Would you copy every record exactly as it stands and drop the pictures?

══ SUPPLIED RECORDS ══

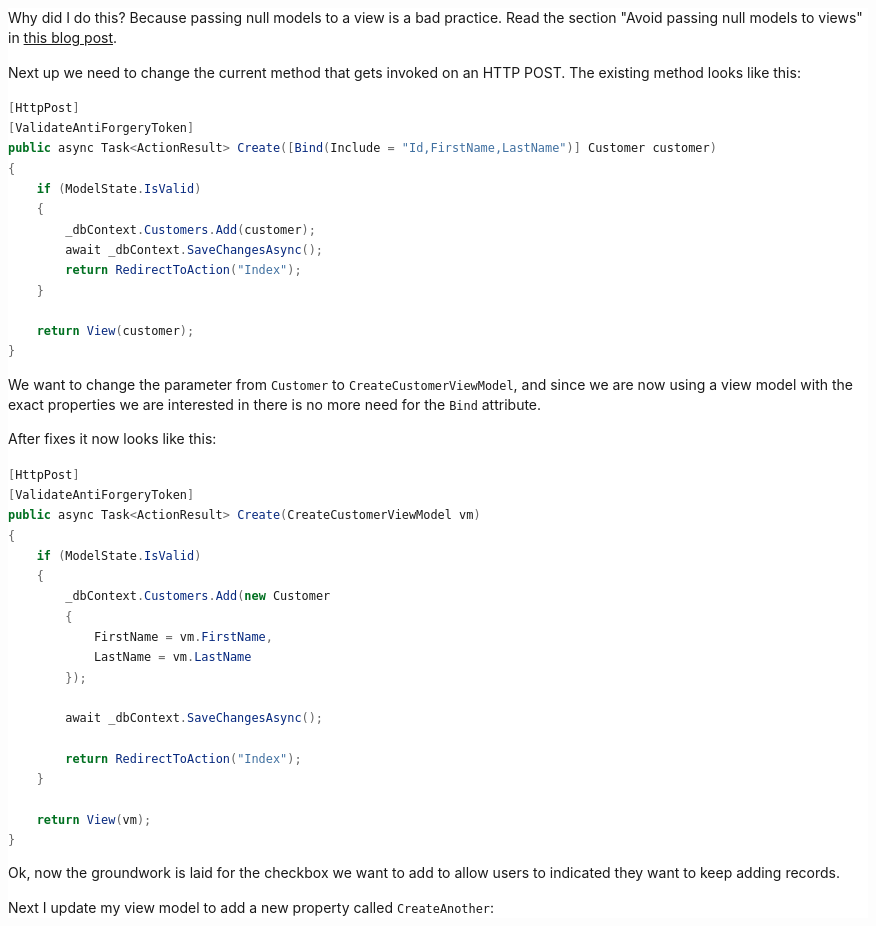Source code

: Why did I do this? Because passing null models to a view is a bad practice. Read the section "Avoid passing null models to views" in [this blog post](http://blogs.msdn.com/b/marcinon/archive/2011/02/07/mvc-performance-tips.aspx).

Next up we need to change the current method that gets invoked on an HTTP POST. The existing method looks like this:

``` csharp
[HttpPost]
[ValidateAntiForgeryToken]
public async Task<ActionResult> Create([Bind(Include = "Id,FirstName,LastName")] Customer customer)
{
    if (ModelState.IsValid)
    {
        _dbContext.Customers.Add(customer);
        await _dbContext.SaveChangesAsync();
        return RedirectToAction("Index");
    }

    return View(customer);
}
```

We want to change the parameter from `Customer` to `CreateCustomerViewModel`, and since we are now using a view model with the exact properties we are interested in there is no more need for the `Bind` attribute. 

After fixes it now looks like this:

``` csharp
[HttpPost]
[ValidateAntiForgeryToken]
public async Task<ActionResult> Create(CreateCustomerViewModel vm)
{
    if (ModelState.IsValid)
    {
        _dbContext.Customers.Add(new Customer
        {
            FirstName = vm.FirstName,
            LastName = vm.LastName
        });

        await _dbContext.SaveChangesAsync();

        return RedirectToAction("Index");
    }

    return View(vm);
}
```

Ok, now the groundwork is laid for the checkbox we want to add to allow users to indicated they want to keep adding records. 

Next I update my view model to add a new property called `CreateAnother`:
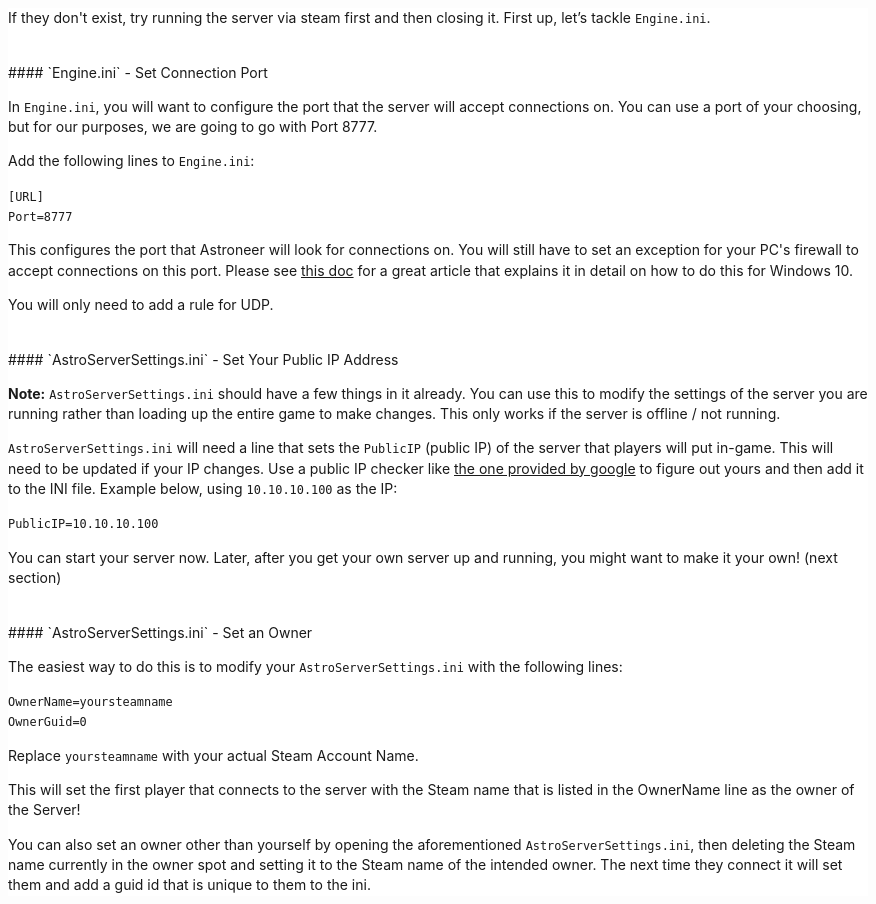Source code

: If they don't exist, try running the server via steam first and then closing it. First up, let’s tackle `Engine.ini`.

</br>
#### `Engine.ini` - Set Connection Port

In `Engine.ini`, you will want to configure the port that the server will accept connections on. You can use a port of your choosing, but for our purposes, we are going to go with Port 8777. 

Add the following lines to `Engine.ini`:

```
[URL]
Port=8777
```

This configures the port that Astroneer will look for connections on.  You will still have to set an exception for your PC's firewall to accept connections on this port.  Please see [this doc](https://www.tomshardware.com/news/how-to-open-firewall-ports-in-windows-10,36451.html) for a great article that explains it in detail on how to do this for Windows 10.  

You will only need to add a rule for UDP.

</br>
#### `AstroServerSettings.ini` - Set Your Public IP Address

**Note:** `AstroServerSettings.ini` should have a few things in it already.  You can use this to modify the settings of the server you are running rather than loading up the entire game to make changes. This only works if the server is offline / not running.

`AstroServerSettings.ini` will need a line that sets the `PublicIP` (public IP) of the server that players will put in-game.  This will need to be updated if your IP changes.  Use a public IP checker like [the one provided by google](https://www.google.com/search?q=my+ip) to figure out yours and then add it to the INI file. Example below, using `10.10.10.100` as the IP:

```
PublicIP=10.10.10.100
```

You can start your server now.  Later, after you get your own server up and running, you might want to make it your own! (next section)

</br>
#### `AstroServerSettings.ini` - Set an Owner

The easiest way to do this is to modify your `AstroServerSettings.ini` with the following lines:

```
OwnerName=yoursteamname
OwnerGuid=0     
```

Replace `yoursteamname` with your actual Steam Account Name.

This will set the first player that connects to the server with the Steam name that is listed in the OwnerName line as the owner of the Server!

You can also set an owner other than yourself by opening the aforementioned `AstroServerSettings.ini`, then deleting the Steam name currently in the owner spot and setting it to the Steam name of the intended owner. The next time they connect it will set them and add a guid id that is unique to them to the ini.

═══

- _REPLY TO THE TASK_:
Source code

: Why did I do this? Because passing null models to a view is a bad practice. Read the section "Avoid passing null models to views" in [this blog post](http://blogs.msdn.com/b/marcinon/archive/2011/02/07/mvc-performance-tips.aspx).

Next up we need to change the current method that gets invoked on an HTTP POST. The existing method looks like this:

``` csharp
[HttpPost]
[ValidateAntiForgeryToken]
public async Task<ActionResult> Create([Bind(Include = "Id,FirstName,LastName")] Customer customer)
{
    if (ModelState.IsValid)
    {
        _dbContext.Customers.Add(customer);
        await _dbContext.SaveChangesAsync();
        return RedirectToAction("Index");
    }

    return View(customer);
}
```

We want to change the parameter from `Customer` to `CreateCustomerViewModel`, and since we are now using a view model with the exact properties we are interested in there is no more need for the `Bind` attribute. 

After fixes it now looks like this:

``` csharp
[HttpPost]
[ValidateAntiForgeryToken]
public async Task<ActionResult> Create(CreateCustomerViewModel vm)
{
    if (ModelState.IsValid)
    {
        _dbContext.Customers.Add(new Customer
        {
            FirstName = vm.FirstName,
            LastName = vm.LastName
        });

        await _dbContext.SaveChangesAsync();

        return RedirectToAction("Index");
    }

    return View(vm);
}
```

Ok, now the groundwork is laid for the checkbox we want to add to allow users to indicated they want to keep adding records. 

Next I update my view model to add a new property called `CreateAnother`:
Source code

: If they don't exist, try running the server via steam first and then closing it. First up, let’s tackle `Engine.ini`.

</br>
#### `Engine.ini` - Set Connection Port

In `Engine.ini`, you will want to configure the port that the server will accept connections on. You can use a port of your choosing, but for our purposes, we are going to go with Port 8777. 

Add the following lines to `Engine.ini`:

```
[URL]
Port=8777
```

This configures the port that Astroneer will look for connections on.  You will still have to set an exception for your PC's firewall to accept connections on this port.  Please see [this doc](https://www.tomshardware.com/news/how-to-open-firewall-ports-in-windows-10,36451.html) for a great article that explains it in detail on how to do this for Windows 10.  

You will only need to add a rule for UDP.

</br>
#### `AstroServerSettings.ini` - Set Your Public IP Address

**Note:** `AstroServerSettings.ini` should have a few things in it already.  You can use this to modify the settings of the server you are running rather than loading up the entire game to make changes. This only works if the server is offline / not running.

`AstroServerSettings.ini` will need a line that sets the `PublicIP` (public IP) of the server that players will put in-game.  This will need to be updated if your IP changes.  Use a public IP checker like [the one provided by google](https://www.google.com/search?q=my+ip) to figure out yours and then add it to the INI file. Example below, using `10.10.10.100` as the IP:

```
PublicIP=10.10.10.100
```

You can start your server now.  Later, after you get your own server up and running, you might want to make it your own! (next section)

</br>
#### `AstroServerSettings.ini` - Set an Owner

The easiest way to do this is to modify your `AstroServerSettings.ini` with the following lines:

```
OwnerName=yoursteamname
OwnerGuid=0     
```

Replace `yoursteamname` with your actual Steam Account Name.

This will set the first player that connects to the server with the Steam name that is listed in the OwnerName line as the owner of the Server!

You can also set an owner other than yourself by opening the aforementioned `AstroServerSettings.ini`, then deleting the Steam name currently in the owner spot and setting it to the Steam name of the intended owner. The next time they connect it will set them and add a guid id that is unique to them to the ini.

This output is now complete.